Hi Joakim,
I was perhaps a bit harsh in my earlier post cause I was trying to make a point about solution independence. You're just missing a first line or two that specifies the trigger from the external system. The rest is just a question of a bit of a re-write but whatever.
To answer your specific question
Q: Where would You put this documentation and how would You note it? Can I consider these 80 variants as business rules? Or shall it be placed as UseCase realizations? Or, shall it be noted in testdocumentation only?
I think you need a separate interface specification that will include things like:
1. Data mapping between the information coming in and where it will go to in your system. You also need to specify where the values for fields not coming from the external system in the resulting records are sourced from. e.g. they are defaulted or you look up a table in your system, etc.

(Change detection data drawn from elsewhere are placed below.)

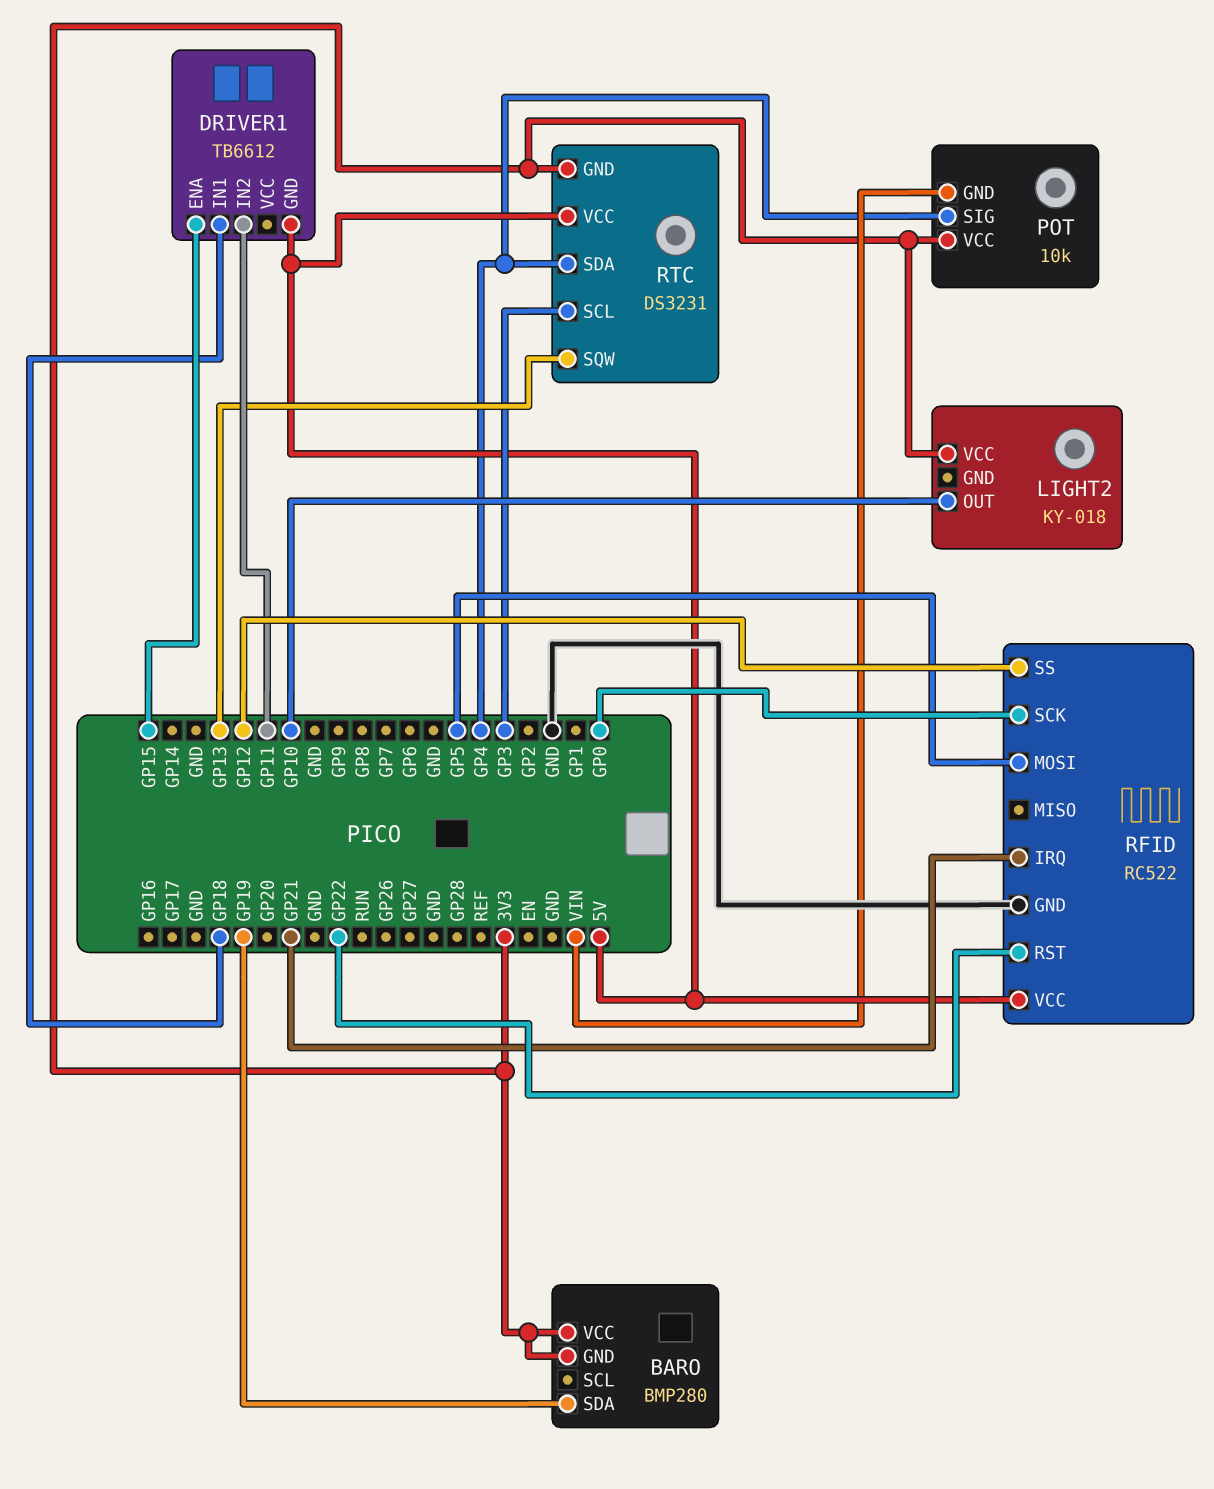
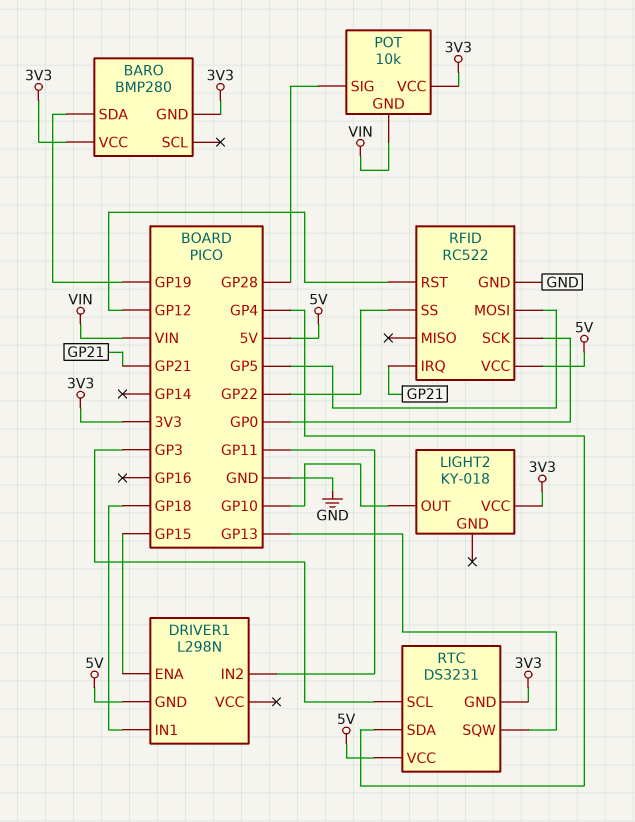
DRIVER1: TB6612 -> L298N
POT pin SIG: GP4 -> GP28
RFID pin RST: GP22 -> GP12
RFID pin SS: GP12 -> GP22

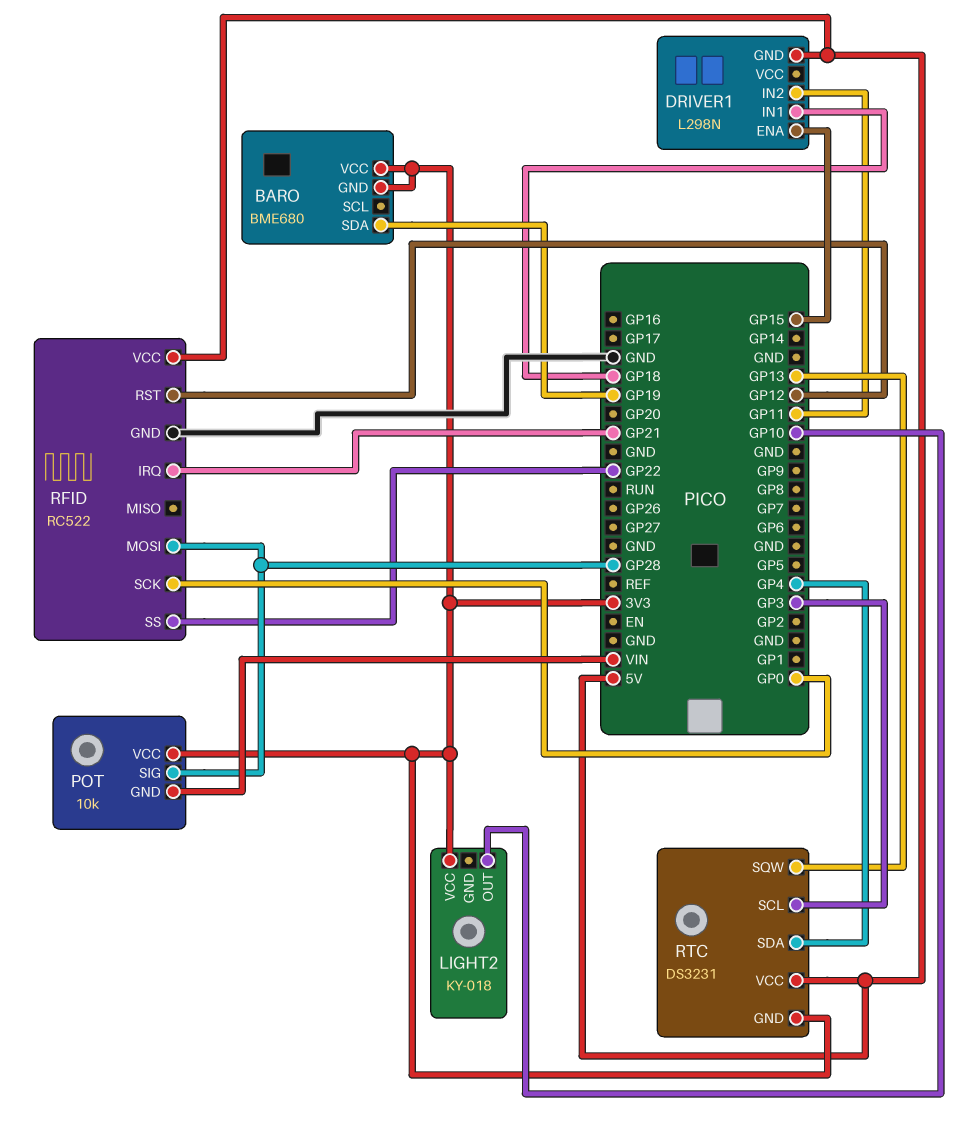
BARO: BMP280 -> BME680
RFID pin MOSI: GP5 -> GP28

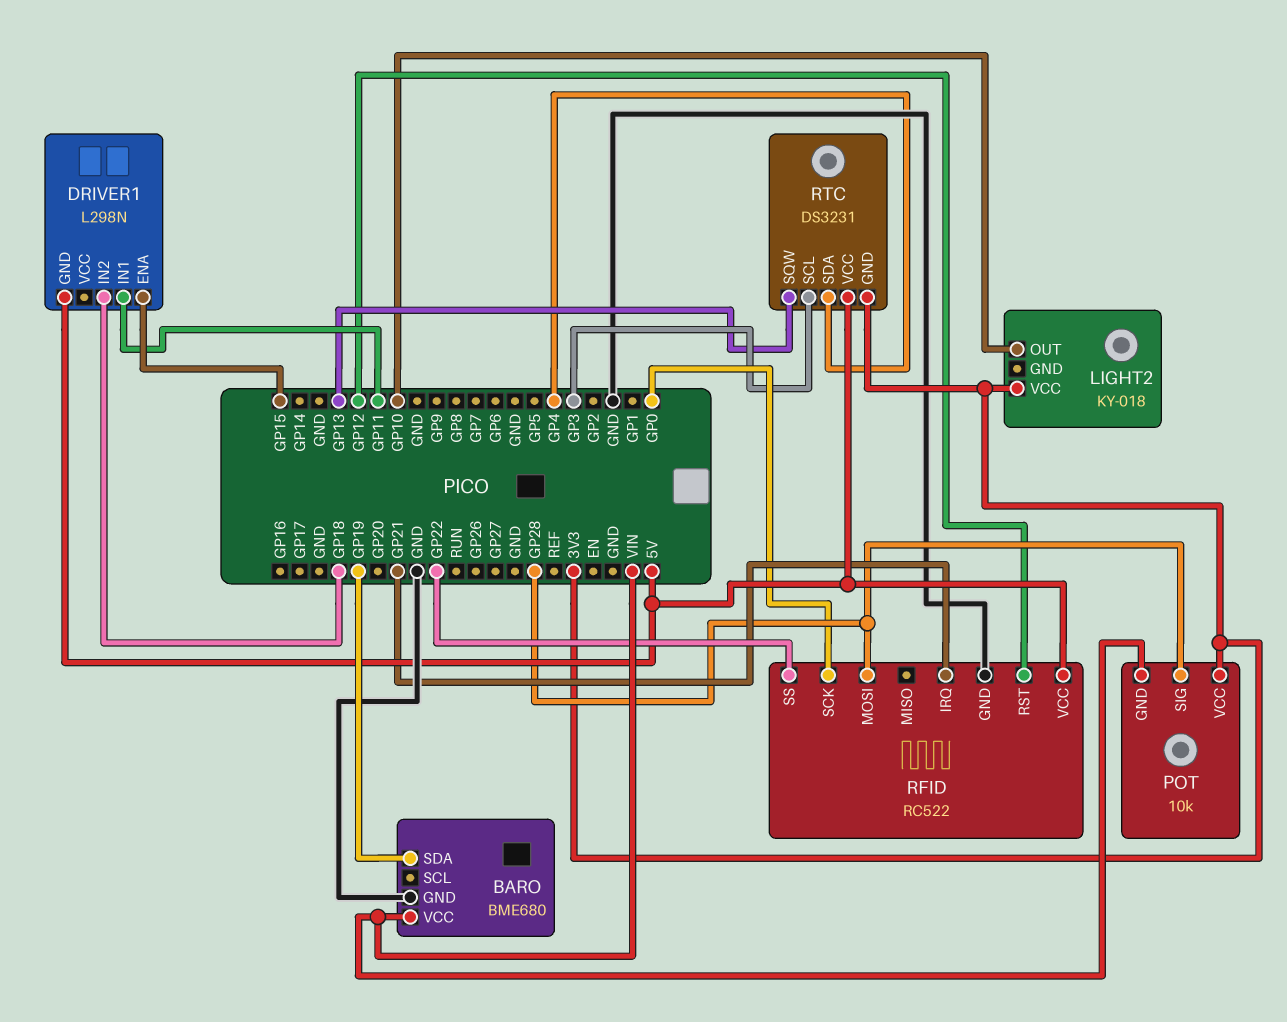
BARO pin GND: 3V3 -> GND
BARO pin VCC: 3V3 -> VIN
DRIVER1 pin IN1: GP18 -> GP11
DRIVER1 pin IN2: GP11 -> GP18

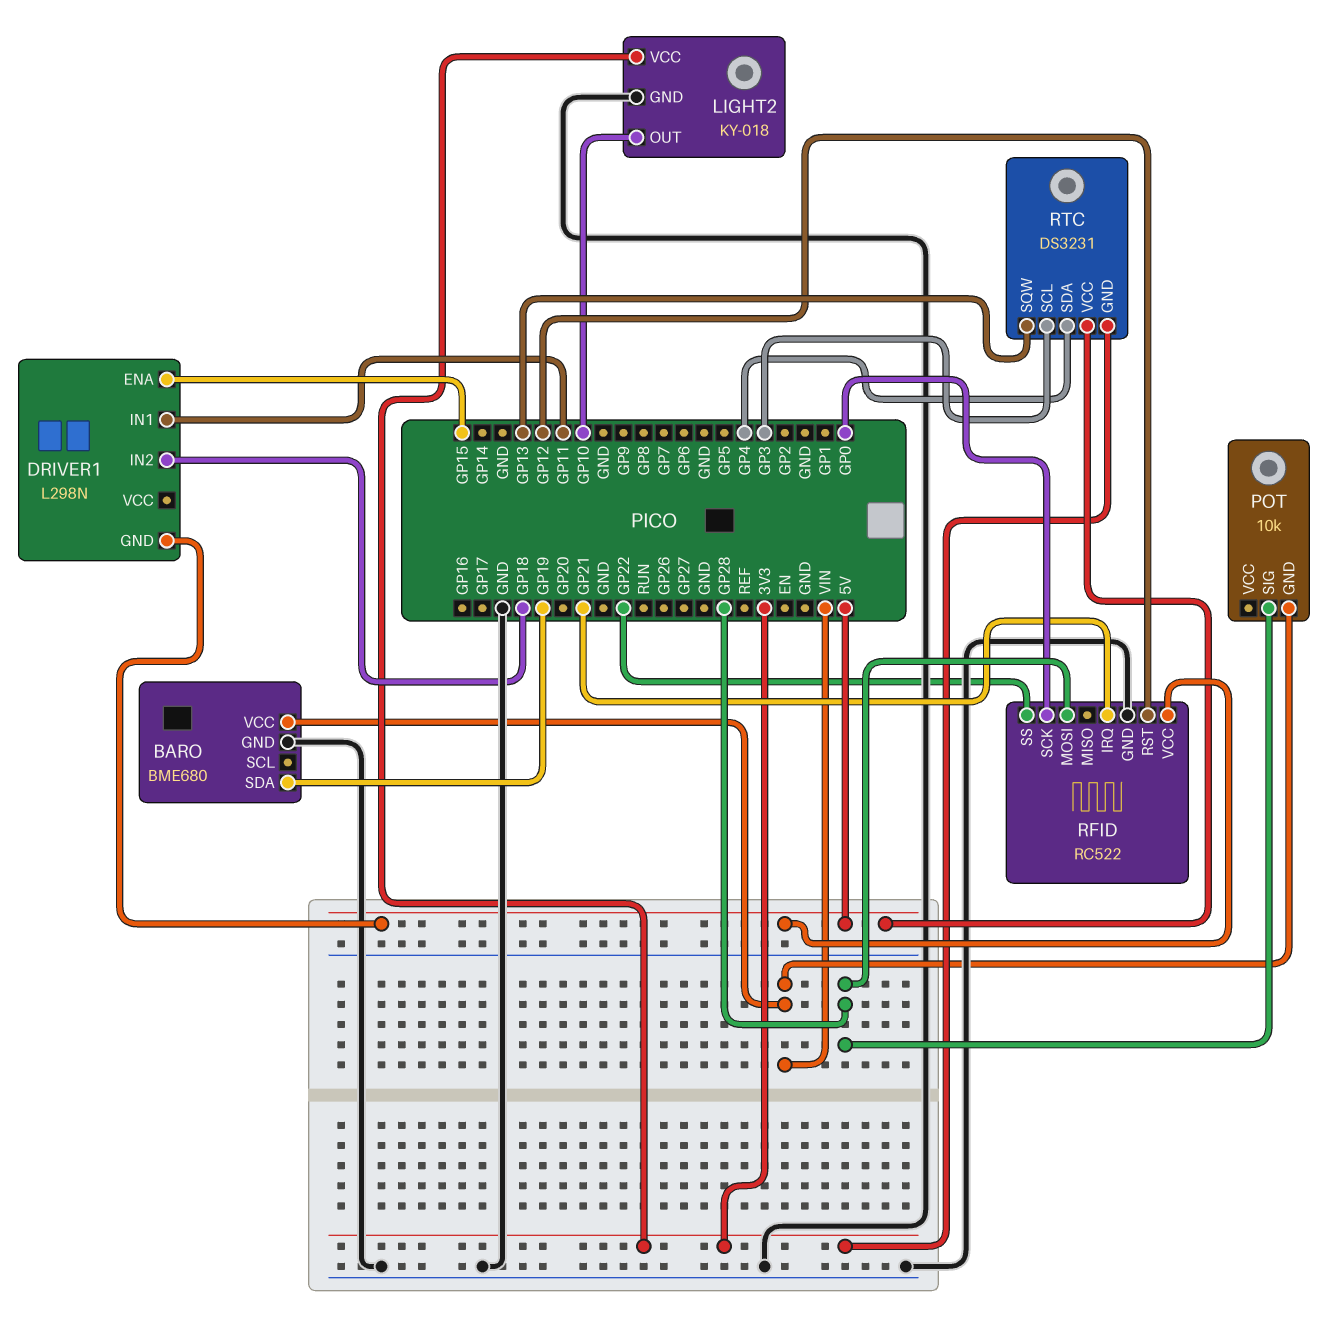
LIGHT2 pin GND: none -> GND
POT pin VCC: 3V3 -> none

2. Perhaps a data model of some kind - class diagram or ERD of your system so the reader can see the resulting data structures
3. The set of 80 rules as validation rules for the data load process
4. Rules for what happens when validation fails (one of the 80 validation rules fails) / error processing. Some may just write to an error log and proceed; some may cause the load to fail completely i.e. there may be classes of failure that have different consequences.
5. Your use case should show error processing that changes the conversation with the other systems (actors).
Plus probably some other things that I haven't thought of. Haven't written one of these for a few years.
I see requirements modelling as three levels - requirements (textual statements); process and functional requirements (I use use cases but dfd's work too); UI, reporting, interface specifications. I'm simplifying but what I'm trying to say is that the interface specification is the next detailed step after you have your use cases.